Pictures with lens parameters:
· · · ·

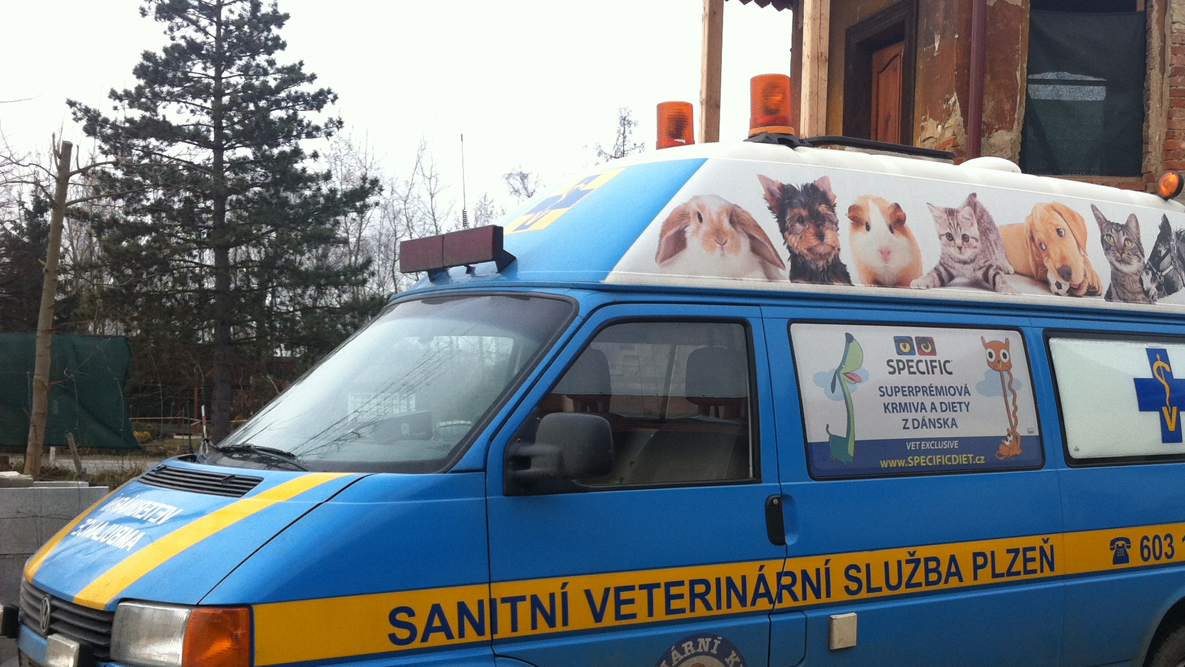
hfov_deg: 41.1
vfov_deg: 23.7
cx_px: 716
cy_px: 485
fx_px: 1571
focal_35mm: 50
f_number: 2.8
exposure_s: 1/339
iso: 80
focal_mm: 3.85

· · · ·

§ **Exercise instructions**
Would you transcribe all of the data exactly, apart from its pictures?

§ **Answer to this problem**
hfov_deg: 41.1
vfov_deg: 23.7
cx_px: 716
cy_px: 485
fx_px: 1571
focal_35mm: 50
f_number: 2.8
exposure_s: 1/339
iso: 80
focal_mm: 3.85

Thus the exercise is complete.